A 1997-98 Damien Hirst medicine cabinet sculpture, “Eight Over Eight,” which the owner bought for £162,400 in 2004, sold for £728,750.

Damien Hirst and Science Ltd. All rights reserved, Artists Rights Society (ARS), New York, 2017; via Sotheby’s

Christie’s offered Max Beckmann’s much-exhibited German Expressionist masterwork “Hölle der Vögel (Birds’ Hell),” from 1937 to 1938, with a low estimate of £30 million.

Owned by a family trust associated with the New York dealer Richard Feigen, who bought the work in 1983 for $500,000 from the St. Louis collector Morton D. May, the vision of birds torturing a man, as Nazi-saluting witnesses watched, has long been recognized as one of Beckmann’s most powerful indictments of National Socialism.

But the toughness of German Expressionism can be a hard sell, particularly to Asian buyers. The work attracted little bidding, selling in the room to a buyer represented by the dealer Larry Gagosian for £36 million with fees.

The price was, however, more than twice the previous auction high for the artist.

Christie’s took £149.5 million on the night, slightly more than the low estimate. The total was cheekily bolstered by the £1.4 million bid for a 1964 Lucio Fontana and £965,000 achieved for a 1956 Jean-Paul Riopelle, pieces that would normally be included in an auction of postwar and contemporary works.

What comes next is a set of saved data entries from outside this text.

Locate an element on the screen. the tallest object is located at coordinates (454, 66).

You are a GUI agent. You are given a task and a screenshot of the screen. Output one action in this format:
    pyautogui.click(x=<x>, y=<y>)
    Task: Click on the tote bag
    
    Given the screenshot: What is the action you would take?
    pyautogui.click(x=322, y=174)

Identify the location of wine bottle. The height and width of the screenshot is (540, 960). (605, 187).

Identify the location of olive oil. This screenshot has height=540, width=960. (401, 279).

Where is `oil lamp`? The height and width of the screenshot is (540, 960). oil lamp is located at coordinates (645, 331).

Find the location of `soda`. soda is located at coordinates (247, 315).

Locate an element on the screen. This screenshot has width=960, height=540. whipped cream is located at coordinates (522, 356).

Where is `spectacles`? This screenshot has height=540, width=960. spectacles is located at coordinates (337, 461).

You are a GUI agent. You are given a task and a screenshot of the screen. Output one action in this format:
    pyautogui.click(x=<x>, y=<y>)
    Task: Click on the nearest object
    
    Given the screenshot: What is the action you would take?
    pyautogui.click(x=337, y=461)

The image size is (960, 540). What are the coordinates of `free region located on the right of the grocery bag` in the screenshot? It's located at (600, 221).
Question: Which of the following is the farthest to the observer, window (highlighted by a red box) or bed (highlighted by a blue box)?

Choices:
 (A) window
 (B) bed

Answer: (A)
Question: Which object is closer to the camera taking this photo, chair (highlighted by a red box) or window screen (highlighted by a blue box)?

The only high-value lot to attract truly intensive competition was Van Gogh’s vivid 1889 painting “The Reaper.” This was the most admired of 10 studies the artist made while at an asylum in St.-Rémy de Provence, France, inspired by images of agricultural workers by Jean-François Millet. After a flurry of telephone bidding from Asia, the 17-inch high canvas sold to a client represented by David Kleiweg de Zwaan, a Christie’s New York-based specialist, for £24.2 million, almost double the low estimate.

Can this evolving mix of “Imps and mods” and contemporary auctions maintain London’s reputation as the art world’s last stop before the summer vacation?

Phillips would certainly think so, after the £24.4 million the auction house achieved at a Thursday night sale of 20th-century and contemporary art. The total was up 105 percent from June last year, and all but two of the 31 works sold. The highlight of the evening was a green “Freischwimmer #84” abstract by the German-born photographer Wolfgang Tillmans that soared to £605,000, an auction high for the artist.

The contemporary auction at Sotheby’s the previous night might not have had any eight-figure results, but there were plenty in the profitable range of $500,000 to $5 million, where fees are generally taken from both the seller and the purchaser. The Hirst cabinet alone netted Sotheby’s about $167,000 in buyer’s fees. Auction houses have to pay staff members over the summer months, and Sotheby’s lists 54 contemporary art specialists in London and New York.

“Currently, we have no intention of changing what we do in London,” said Mr. Branczik of Sotheby’s. “It’s an important time of year for us.”